Your reply must hold the lines from the one containing "Jujutsu Kaisen Live Wallpaper" to the end of the entries, copied exactly, with pictures excluded.

Saved data entries:
--
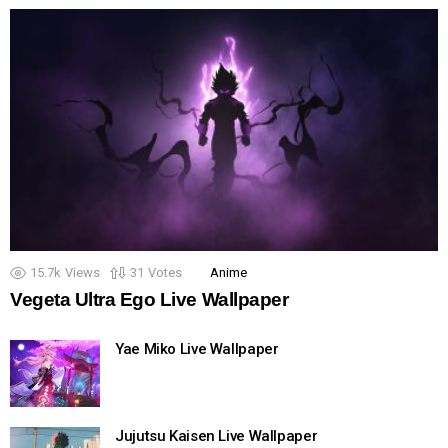
15.7k
Views
31
Votes
Anime
Vegeta Ultra Ego Live Wallpaper
Yae Miko Live Wallpaper
Jujutsu Kaisen Live Wallpaper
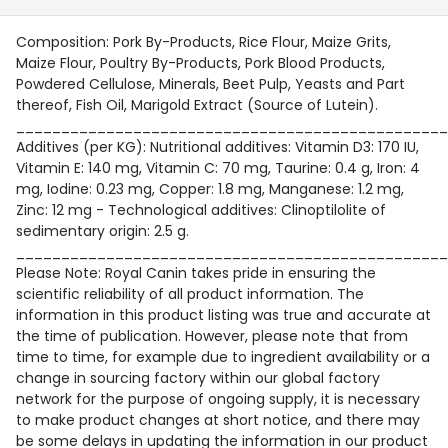
Composition: Pork By-Products, Rice Flour, Maize Grits,
Maize Flour, Poultry By-Products, Pork Blood Products,
Powdered Cellulose, Minerals, Beet Pulp, Yeasts and Part
thereof, Fish Oil, Marigold Extract (Source of Lutein).
________________________________________________
Additives (per KG): Nutritional additives: Vitamin D3: 170 IU,
Vitamin E: 140 mg, Vitamin C: 70 mg, Taurine: 0.4 g, Iron: 4
mg, Iodine: 0.23 mg, Copper: 1.8 mg, Manganese: 1.2 mg,
Zinc: 12 mg - Technological additives: Clinoptilolite of
sedimentary origin: 2.5 g.
________________________________________________
Please Note: Royal Canin takes pride in ensuring the
scientific reliability of all product information. The
information in this product listing was true and accurate at
the time of publication. However, please note that from
time to time, for example due to ingredient availability or a
change in sourcing factory within our global factory
network for the purpose of ongoing supply, it is necessary
to make product changes at short notice, and there may
be some delays in updating the information in our product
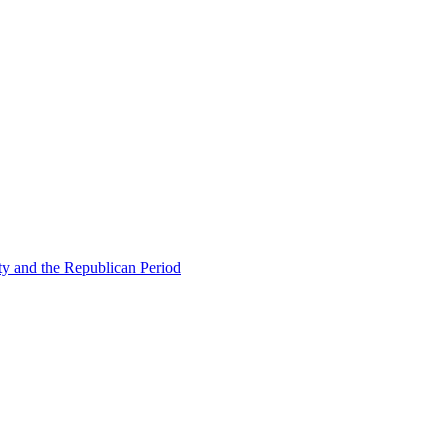
ty and the Republican Period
--
> Task result:
Jujutsu Kaisen Live Wallpaper
Composition: Pork By-Products, Rice Flour, Maize Grits,
Maize Flour, Poultry By-Products, Pork Blood Products,
Powdered Cellulose, Minerals, Beet Pulp, Yeasts and Part
thereof, Fish Oil, Marigold Extract (Source of Lutein).
________________________________________________
Additives (per KG): Nutritional additives: Vitamin D3: 170 IU,
Vitamin E: 140 mg, Vitamin C: 70 mg, Taurine: 0.4 g, Iron: 4
mg, Iodine: 0.23 mg, Copper: 1.8 mg, Manganese: 1.2 mg,
Zinc: 12 mg - Technological additives: Clinoptilolite of
sedimentary origin: 2.5 g.
________________________________________________
Please Note: Royal Canin takes pride in ensuring the
scientific reliability of all product information. The
information in this product listing was true and accurate at
the time of publication. However, please note that from
time to time, for example due to ingredient availability or a
change in sourcing factory within our global factory
network for the purpose of ongoing supply, it is necessary
to make product changes at short notice, and there may
be some delays in updating the information in our product
ty and the Republican Period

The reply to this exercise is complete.